Toutefois, ces cours en ligne justifient-ils leur popularité actuelle ? Non, répond le conseiller en formation à distance et en apprentissage en ligne, Tony Bates. Il ne comprend pas tout le battage fait autour des CLOM. «J’ai pris un cours sur l’intelligence artificielle, raconte M. Bates. J’ai arrêté après la première leçon, car c’était incompréhensible. Je crois que les CLOM sont plutôt faits pour des gens qui s’y connaissent déjà sur le sujet et qui sont extrêmement motivés.» Une minorité d’étudiants complètent les CLOM. Sur les 160000 inscrits au cours sur intelligence artificielle, seuls 40000 sont allés jusqu’au bout. Celui qui a été directeur de l’enseignement à distance du département de formation continue de l’Université de Colombie-Britannique ne remet pas en cause la qualité du contenu offert, mais plutôt la pédagogie. «L’encadrement n’est pas suffisamment fort et les CLOM n’encouragent pas le développement d’un esprit critique », déplore M. Bates.

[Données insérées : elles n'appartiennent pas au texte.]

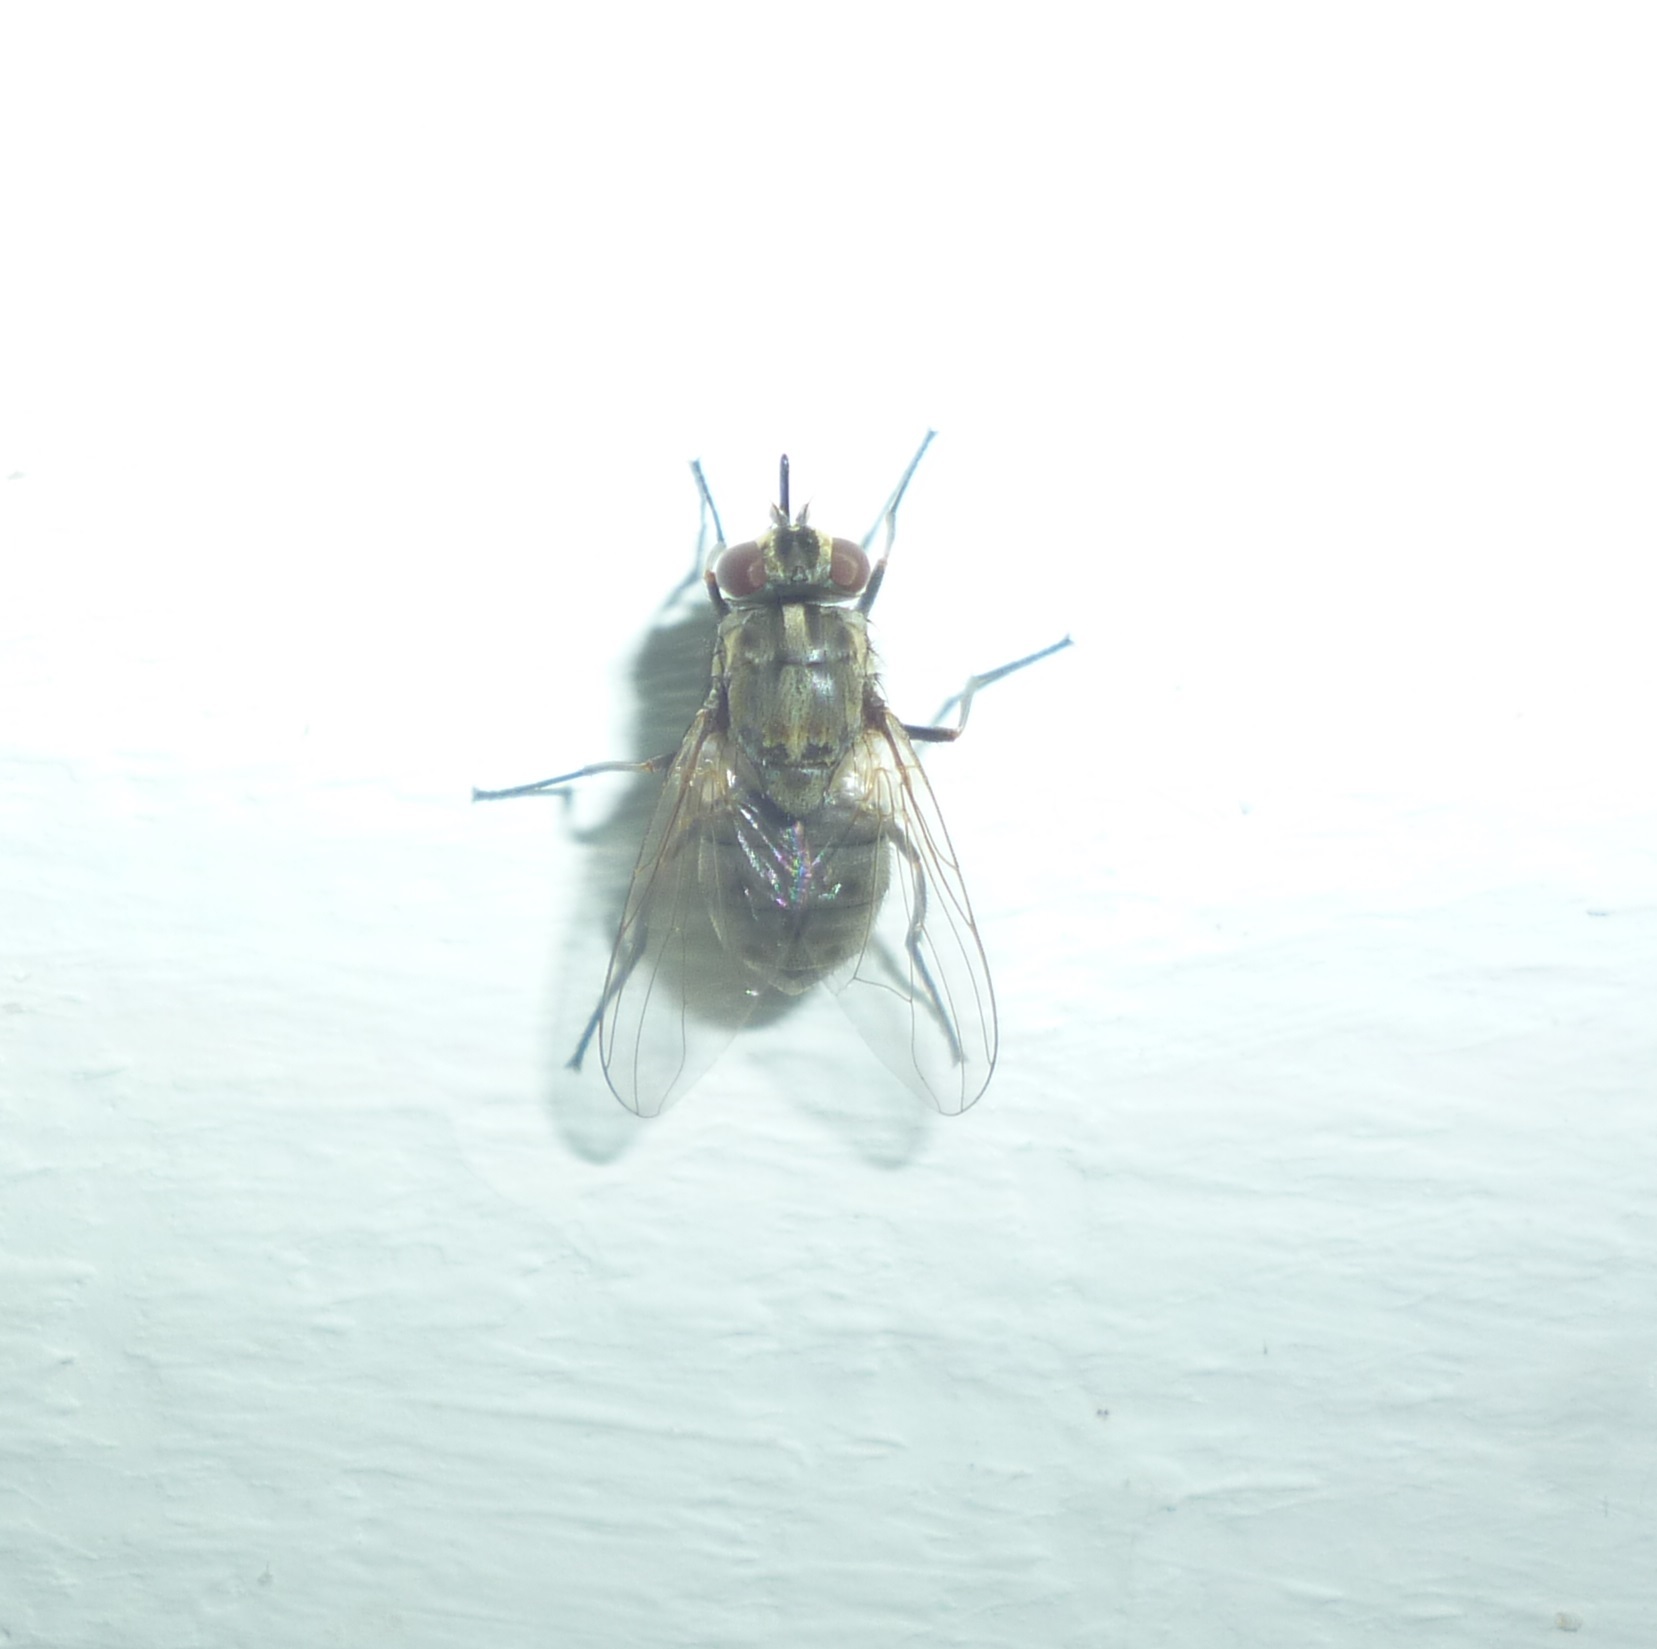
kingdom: Animalia
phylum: Arthropoda
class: Insecta
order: Diptera
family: Muscidae
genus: Stomoxys
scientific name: Stomoxys calcitrans
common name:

 Même son de cloche du côté de Dave Cormier, responsable des communications web et de l’innovation à l’Université de l’Île-du-PrinceÉdouard, qui pense que ces cours sont trop centrés sur l’acquisition de connaissances précises et non de savoir-faire. « Je trouve les CLOM merveilleux, mais on pourrait faire mieux», résume celui qui a été un pionnier des CLOM au milieu des années 2000. Il est d’ailleurs l’inventeur de l’acronyme MOOC, pour Massive Open Online Course, qui a été traduit par CLOM en français. Il souhaite voir les CLOM revenir à l’approche connectiviste qui était la leur au début et qui implique que le contenu du cours ne soit pas uniquement développé par le professeur, mais également par les étudiants selon un mode de travail collaboratif. «Les CLOM tels qu’ils existent aujourd’hui sont basés sur le fait que c’est l’instructeur qui transmet le savoir. C’est un concept qui ne correspond plus au monde actuel», analyse-t-il.

Que ce soit dans les journaux ou sur internet, les avis divergent quant à l’avenir des CLOM. M. Bates est sceptique quant à la possibilité que les CLOM fassent disparaître l’université traditionnelle. «Les CLOM ne constitueront une menace pour tout le système que le jour où le niveau du cours du MIT offert sur edX atteindra celui du cours donné au MIT et qu’il sera crédité», croit-il. D’autres, comme M. Cormier, pensent que le phénomène des CLOM ne fait que commencer. « Coursera [financée pour l’instant par des investisseurs] peut tenir 10 ans sans revenus», estime celui qui pense que la plateforme deviendra aussi importante qu’Amazon .

 

De la poésie aux statistiques

Tous les CLOM offerts actuellement par Udacity et edX portent sur des sujets scientifiques : programmation informatique, chimie, statistiques… Pour suivre des cours artistiques, de sciences humaines ou économiques, il faut se tourner vers Coursera qui propose des cours en éducation, en design, en poésie, en planification financière ou encore en argumentation. Les CLOM durent en général de 5 à 12 semaines. Pour en bénéficier, il faut maîtriser la langue de Shakespeare. Le cours Introduction à la programmation objet délivré sur Coursera par l’École Polytechnique Fédérale de Lausanne, en Suisse, est le seul CLOM pour le moment disponible en français.